When I shake someone’s hand, they often comment, wow nice handshake. I do have a firm grip, but it also helps that I have the hands of Arnold Schwarzenegger and they’ve just completely enveloped said other man’s hand. Mittens never fit.


When I was pregnant, I had to go to TJ maxx and get a ring to wear the last few months because not only did I have man hands, but they swelled to a size bagillion and you could barely see the diamond on my ring anymore because the fat was overflowing sucking it down.


However, once in a blue moon the man hands do come in handy. Last summer I picked up a tarantula with my bare hands at a party at my house and threw it over the fence. Everyone was blown away by my bravery but I knew that I was holding it with my thumb and forefinger and it was practically the state of Texas between me and getting bitten. I can typically get in all my grocery bags in one trip because my man hands can grab about 5 plastic bags in each hand. I give a mean back massage because it’s like having double the hands. But just when I feel I will be able to use my man hands for only good in this world, I get a beautiful family picture back and there they are, haunting me!

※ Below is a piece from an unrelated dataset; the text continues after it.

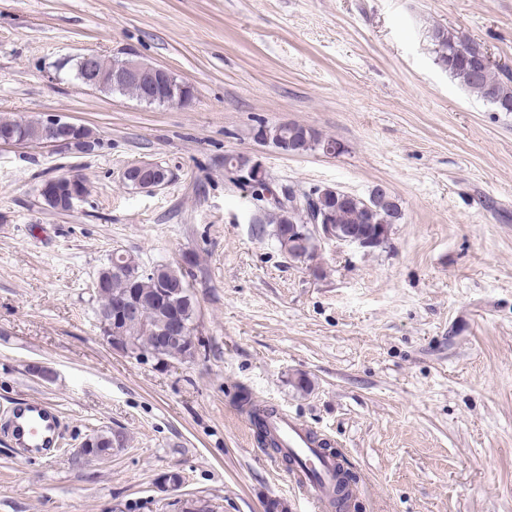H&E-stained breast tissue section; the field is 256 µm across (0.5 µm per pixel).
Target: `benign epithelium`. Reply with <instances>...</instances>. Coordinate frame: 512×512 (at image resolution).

On a side note, I want to talk about what happens when mommy gets lazy. We seem to have a crazy amount of laundry lately and I can’t figure out why. Zac and I both try to work out regularly but haven’t increased our work outs, just not sure, but I was doing about 4 loads the other day and trying to move quickly when I opened up the washing machine to pure disaster. I had washed a pee diaper in the wash! Our clothes had gone through an entire cycle, spinning around in soap and pee, and the gel that keeps the pee in diapers was E-V-E-R-Y-W-H-E-R-E. Seriously it was like someone took a gel hose and sprayed it in every shirt pocket. So tip to all you moms out there, don’t just check your hubbie’s jeans pockets for money (I still haven’t found any….), also check those piles for a diaper!
Here are a few things that I have been thinking about lately:
I can resist regular candy much easier than I can resist holiday candy. Don’t get me wrong, I love a good Dove chocolate any day of the year. But if they put Reeses peanut butter into a Christmas tree or an Easter egg shape, I am going to buy them, and I’m going to buy them in bulk.
I cannot find the perfect toilet paper. We had one of Zac’s very sweet friends Brett Baptist visit two years ago and he remarked on emergence from our guest bathroom, “Where did you get this toilet paper, Prison?” I believe I was in a cheap “household items” stage, possibly even a Dollar Tree household items stage. Since then I’ve been on a mission to find that perfect softness but I can’t. It’s either too soft, and falls apart in my hands, or Prison paper. I spent about 15 minutes in the toilet paper isle on Wednesday at HEB (our grocery store) and was even reading the back of the toilet paper packages for information. This has gotten out of control but the worst part is, I remember an experience I had in a country club last year with the perfect toilet paper, and I can’t get it out of my head!
Is there anything better than when your baby is laughing so hard he (or she) farts?